Geopolitische Dimension
Ob Windräder, Batterien oder Hybridanlagen: Zum Bau von nachhaltigen Energie-Technologien werden in der Regel bestimmte Rohstoffe benötigt, die derzeit nur wenige Länder fördern bzw. abbauen.
So ist die Volksrepublik China Hauptanbieter von Graphit und Indium, die unter anderem zur Produktion von Elektroauto-Batterien und Solarpanels wichtig sind. Cobalt, das beispielsweise für Batterien benötigt wird, wird vor allem in der Demokratischen Republik Kongo abgebaut.
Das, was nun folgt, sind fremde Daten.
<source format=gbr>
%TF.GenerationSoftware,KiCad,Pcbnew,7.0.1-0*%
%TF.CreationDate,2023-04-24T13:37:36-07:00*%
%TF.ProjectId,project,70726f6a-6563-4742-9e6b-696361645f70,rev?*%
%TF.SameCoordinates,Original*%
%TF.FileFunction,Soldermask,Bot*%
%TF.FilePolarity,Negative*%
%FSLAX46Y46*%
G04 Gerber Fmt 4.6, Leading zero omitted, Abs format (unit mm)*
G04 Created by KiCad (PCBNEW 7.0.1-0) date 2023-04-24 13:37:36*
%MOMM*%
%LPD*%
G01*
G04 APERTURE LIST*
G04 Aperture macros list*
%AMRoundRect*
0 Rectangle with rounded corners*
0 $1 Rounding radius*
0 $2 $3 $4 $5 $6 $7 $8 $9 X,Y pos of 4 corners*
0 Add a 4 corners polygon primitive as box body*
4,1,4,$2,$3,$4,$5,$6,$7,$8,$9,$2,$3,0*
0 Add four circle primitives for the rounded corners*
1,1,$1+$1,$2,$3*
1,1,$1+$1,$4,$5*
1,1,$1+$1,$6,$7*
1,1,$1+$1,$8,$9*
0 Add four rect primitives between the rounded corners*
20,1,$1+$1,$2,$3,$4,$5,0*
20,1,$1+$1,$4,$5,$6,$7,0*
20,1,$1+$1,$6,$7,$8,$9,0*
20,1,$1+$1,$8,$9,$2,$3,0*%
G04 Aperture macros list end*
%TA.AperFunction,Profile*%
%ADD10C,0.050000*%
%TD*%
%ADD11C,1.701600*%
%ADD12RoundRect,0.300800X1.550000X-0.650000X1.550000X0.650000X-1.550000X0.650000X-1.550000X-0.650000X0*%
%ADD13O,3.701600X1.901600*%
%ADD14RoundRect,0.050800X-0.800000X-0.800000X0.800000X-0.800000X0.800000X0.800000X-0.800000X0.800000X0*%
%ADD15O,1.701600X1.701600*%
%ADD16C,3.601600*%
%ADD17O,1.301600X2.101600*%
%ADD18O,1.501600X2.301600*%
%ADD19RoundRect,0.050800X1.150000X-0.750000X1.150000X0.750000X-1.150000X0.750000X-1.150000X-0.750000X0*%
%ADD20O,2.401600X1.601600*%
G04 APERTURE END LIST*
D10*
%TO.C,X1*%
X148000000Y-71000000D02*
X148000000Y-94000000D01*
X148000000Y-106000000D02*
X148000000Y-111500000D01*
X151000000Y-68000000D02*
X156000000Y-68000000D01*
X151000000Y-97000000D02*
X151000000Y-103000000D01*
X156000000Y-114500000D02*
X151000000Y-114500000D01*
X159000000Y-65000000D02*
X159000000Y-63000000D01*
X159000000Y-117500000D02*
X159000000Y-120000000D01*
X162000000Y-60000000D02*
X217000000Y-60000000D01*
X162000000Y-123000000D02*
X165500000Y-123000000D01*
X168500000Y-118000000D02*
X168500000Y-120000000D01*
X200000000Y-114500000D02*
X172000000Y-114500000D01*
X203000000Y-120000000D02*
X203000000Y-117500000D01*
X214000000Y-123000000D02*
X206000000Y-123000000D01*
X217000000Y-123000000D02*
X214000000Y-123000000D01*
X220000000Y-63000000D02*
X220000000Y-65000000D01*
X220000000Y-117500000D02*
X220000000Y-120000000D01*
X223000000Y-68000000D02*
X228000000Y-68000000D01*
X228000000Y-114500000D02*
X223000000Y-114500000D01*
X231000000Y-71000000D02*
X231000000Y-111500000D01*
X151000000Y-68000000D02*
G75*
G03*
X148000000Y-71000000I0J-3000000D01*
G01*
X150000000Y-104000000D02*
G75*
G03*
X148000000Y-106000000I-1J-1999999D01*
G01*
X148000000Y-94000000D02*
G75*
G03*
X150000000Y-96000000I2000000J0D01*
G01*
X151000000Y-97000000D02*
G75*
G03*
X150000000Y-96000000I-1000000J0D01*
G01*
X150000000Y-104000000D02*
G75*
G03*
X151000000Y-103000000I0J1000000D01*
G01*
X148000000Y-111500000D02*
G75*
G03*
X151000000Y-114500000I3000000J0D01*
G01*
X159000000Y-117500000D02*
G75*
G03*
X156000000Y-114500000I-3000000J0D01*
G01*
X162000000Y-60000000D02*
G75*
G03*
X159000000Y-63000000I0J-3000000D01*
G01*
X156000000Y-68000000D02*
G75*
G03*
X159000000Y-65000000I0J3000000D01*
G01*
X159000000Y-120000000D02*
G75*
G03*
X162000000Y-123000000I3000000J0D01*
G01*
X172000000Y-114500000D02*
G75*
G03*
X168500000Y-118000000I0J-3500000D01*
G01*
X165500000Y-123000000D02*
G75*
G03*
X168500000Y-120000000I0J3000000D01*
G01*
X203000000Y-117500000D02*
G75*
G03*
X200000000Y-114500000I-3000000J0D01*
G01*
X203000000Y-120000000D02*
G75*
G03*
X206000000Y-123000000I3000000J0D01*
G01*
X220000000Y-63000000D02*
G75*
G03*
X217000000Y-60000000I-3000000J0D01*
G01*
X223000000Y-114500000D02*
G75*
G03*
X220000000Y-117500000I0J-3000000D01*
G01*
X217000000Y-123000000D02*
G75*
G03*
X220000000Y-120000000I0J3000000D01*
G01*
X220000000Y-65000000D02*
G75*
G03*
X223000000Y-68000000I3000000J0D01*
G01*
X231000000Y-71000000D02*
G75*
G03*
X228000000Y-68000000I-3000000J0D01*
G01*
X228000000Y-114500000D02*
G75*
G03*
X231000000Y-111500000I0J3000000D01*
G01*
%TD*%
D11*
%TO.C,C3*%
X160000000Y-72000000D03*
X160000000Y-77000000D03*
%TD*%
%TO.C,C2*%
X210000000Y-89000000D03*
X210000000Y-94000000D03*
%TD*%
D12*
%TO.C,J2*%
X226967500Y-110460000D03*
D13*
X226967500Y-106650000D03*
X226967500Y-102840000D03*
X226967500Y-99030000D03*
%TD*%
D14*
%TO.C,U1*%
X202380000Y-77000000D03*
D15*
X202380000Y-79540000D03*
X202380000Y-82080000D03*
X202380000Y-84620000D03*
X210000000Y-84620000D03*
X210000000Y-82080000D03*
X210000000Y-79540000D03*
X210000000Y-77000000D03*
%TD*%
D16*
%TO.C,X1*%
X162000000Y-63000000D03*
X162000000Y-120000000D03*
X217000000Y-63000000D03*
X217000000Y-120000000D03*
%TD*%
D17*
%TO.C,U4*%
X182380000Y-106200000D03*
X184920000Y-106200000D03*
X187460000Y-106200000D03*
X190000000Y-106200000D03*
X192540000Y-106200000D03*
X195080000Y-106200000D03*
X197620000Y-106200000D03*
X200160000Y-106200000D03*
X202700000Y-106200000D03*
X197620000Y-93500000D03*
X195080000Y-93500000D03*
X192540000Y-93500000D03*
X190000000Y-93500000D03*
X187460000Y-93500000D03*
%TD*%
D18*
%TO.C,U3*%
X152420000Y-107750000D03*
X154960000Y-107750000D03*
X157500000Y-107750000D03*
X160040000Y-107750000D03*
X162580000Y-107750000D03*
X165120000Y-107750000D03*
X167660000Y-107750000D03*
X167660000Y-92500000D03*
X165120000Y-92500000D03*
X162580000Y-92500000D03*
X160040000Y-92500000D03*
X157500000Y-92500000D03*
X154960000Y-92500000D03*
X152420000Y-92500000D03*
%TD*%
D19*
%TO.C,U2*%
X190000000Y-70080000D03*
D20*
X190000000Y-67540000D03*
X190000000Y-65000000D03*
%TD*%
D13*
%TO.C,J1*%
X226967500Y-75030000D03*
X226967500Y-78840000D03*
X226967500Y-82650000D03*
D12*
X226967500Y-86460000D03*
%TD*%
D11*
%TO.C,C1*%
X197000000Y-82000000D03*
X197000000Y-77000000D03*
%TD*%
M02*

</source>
Im Zusammenhang mit der Dekarbonisierung der Weltwirtschaft wird dies brisant. Immer mehr Staaten setzen auf erneuerbare Energien. In der Folge wird die Nachfrage nach Materialien wie den genannten in den kommenden Jahren enorm steigen. Der Bedarf nach Indium etwa könnte bis zum Jahr 2050 auf 34.000 Tonnen anwachsen, während die bekannten Reserven derzeit nur 15.000 Tonnen betragen.
Die Konsequenz: Die geopolitischen Machtverhältnisse könnten sich von den Öl-Staaten hin zu den Ländern verschieben, die die Energiewende-Ressourcen kontrollieren. Gleichzeitig hat der strategische Wettbewerb um diese Rohstoffe das Potenzial, Lieferketten erheblich zu beeinträchtigen.
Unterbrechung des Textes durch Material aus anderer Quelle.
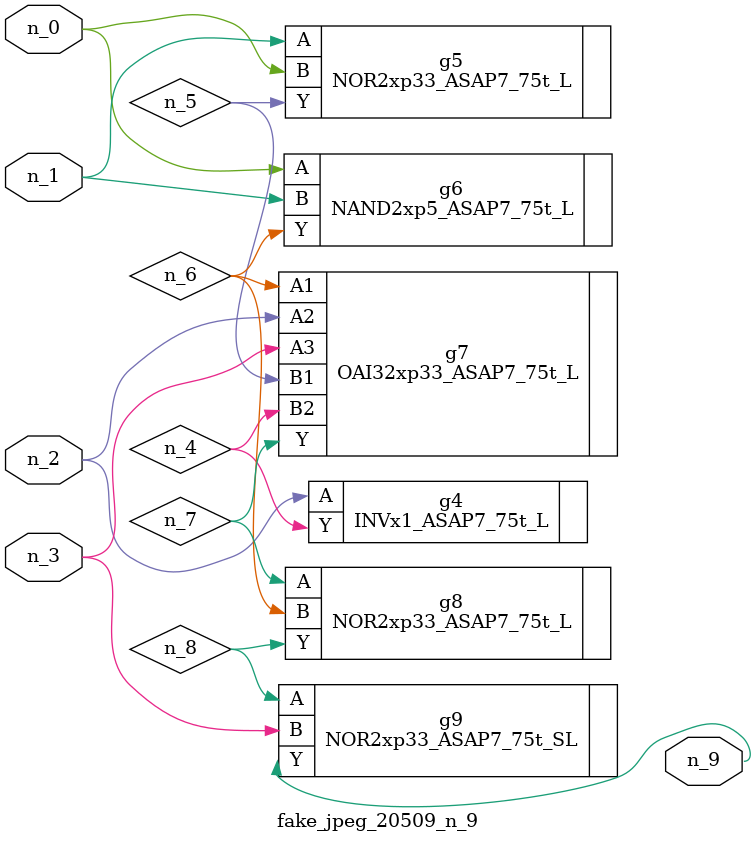
<source format=v>
module fake_jpeg_20509_n_9 (n_0, n_3, n_2, n_1, n_9);

input n_0;
input n_3;
input n_2;
input n_1;

output n_9;

wire n_4;
wire n_8;
wire n_6;
wire n_5;
wire n_7;

INVx1_ASAP7_75t_L g4 ( 
.A(n_2),
.Y(n_4)
);

NOR2xp33_ASAP7_75t_L g5 ( 
.A(n_1),
.B(n_0),
.Y(n_5)
);

NAND2xp5_ASAP7_75t_L g6 ( 
.A(n_0),
.B(n_1),
.Y(n_6)
);

OAI32xp33_ASAP7_75t_L g7 ( 
.A1(n_6),
.A2(n_2),
.A3(n_3),
.B1(n_5),
.B2(n_4),
.Y(n_7)
);

NOR2xp33_ASAP7_75t_L g8 ( 
.A(n_7),
.B(n_6),
.Y(n_8)
);

NOR2xp33_ASAP7_75t_SL g9 ( 
.A(n_8),
.B(n_3),
.Y(n_9)
);


endmodule
</source>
Strategien gegen geopolitische Abhängigkeit
Um geopolitische Abhängigkeiten zu vermindern, sollten Unternehmen darauf setzen, die seltenen Ressourcen nach einem Kreislaufwirtschaft-Prinzip möglichst lange und oft zu verwenden. Das gilt in drei Hinsichten:
- Nachfrage: Hersteller von Energiewende-Technologien sollten nach Wegen suchen, um mit einer geringeren Menge an seltenen Rohstoffen produzieren zu können.
- Zirkuläres Design: Unternehmen aus dem Automobil- oder dem Energiesektor sollten versuchen, zirkuläre Designprinzipien in die Produktion von Elektrofahrzeugen oder Energieanlagen wie Windturbinen und PV-Panels einzubeziehen. So nähern sich etwa die ersten Solarpanels dem Ende ihrer Lebensdauer (ca. 25 Jahre). Mit Investitionen in die notwendige Infrastruktur könnten sie theoretisch zu einer Quelle vieler wertvoller Materialien werden – einschließlich Silikon, Silber, Glas und Aluminium.
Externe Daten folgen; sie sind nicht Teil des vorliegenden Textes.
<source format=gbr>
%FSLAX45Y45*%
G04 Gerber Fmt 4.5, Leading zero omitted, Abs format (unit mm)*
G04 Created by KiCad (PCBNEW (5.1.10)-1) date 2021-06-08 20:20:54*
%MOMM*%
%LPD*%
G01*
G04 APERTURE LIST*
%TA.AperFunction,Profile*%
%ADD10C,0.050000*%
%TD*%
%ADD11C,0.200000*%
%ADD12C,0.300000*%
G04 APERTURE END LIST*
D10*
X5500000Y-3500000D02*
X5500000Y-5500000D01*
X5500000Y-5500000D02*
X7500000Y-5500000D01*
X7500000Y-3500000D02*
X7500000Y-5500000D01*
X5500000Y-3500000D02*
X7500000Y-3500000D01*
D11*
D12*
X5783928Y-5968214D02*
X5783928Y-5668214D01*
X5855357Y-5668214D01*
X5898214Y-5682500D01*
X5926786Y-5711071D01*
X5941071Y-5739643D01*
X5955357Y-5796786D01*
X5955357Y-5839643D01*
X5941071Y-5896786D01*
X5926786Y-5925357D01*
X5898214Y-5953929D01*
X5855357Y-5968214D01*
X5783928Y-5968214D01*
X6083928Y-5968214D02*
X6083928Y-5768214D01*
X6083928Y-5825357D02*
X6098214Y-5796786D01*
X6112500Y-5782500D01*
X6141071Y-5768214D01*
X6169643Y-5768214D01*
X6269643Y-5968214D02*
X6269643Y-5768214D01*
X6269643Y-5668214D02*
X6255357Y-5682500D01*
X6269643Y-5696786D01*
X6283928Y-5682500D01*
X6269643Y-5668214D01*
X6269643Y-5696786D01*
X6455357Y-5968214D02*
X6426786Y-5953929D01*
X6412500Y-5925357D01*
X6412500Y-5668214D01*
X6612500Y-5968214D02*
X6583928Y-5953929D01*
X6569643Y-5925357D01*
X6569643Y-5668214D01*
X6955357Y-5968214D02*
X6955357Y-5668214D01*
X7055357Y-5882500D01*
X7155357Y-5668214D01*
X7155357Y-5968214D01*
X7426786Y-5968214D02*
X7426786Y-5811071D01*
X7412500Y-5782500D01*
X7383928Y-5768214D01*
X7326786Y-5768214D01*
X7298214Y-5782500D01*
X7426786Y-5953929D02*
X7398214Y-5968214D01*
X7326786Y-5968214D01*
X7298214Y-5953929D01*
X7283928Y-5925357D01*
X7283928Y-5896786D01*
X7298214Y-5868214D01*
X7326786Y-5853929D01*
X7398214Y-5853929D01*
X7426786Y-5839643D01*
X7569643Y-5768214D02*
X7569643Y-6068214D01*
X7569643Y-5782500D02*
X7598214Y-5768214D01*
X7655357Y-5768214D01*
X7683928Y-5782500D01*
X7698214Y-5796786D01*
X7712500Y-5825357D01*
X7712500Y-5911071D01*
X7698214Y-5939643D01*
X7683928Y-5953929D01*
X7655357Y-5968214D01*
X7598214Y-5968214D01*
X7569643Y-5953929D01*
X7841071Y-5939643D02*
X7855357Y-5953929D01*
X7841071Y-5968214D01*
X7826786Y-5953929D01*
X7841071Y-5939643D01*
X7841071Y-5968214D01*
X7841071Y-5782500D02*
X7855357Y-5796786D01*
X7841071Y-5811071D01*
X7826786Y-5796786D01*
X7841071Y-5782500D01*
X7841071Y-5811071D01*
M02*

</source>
- Rückgewinnung: Insbesondere Fertigungsunternehmen sollten darüber nachdenken, Lieferanten entlang der Wertschöpfungskette Anreize zur Wiederverwendung von seltenen Ressourcen zu geben. So ließen sich etwa Leasing- und Wiederaufbereitungsverträge entwerfen, die einen finanziellen Vorteil für den Erhalt von bestimmten Materialien bieten – und etwa die Sammlung und das Recycling von Edelmetallen aus ausrangierten Batterien und Elektronikgeräten fördern.
Ein Punkt, der auch erwähnt werden sollte. Die Messung der Kreislaufwirtschaft: Dazu hat das World Business Council for Sustainable Developement mit 30 Unternehmen weltweit Indikatoren entwickelt. Diese können branchen- und wertkettenübergreifend angewendet werden und sind unabhängig von Material, Sektor oder Technologie.
Unternehmen, die in diesem Sinne auf Kreislaufwirtschaft setzen, können nicht nur Kosten sparen und Engpässe in der Versorgung vermeiden. Sie machen sich insbesondere für die Kapitalmärkte und andere Stakeholder attraktiv.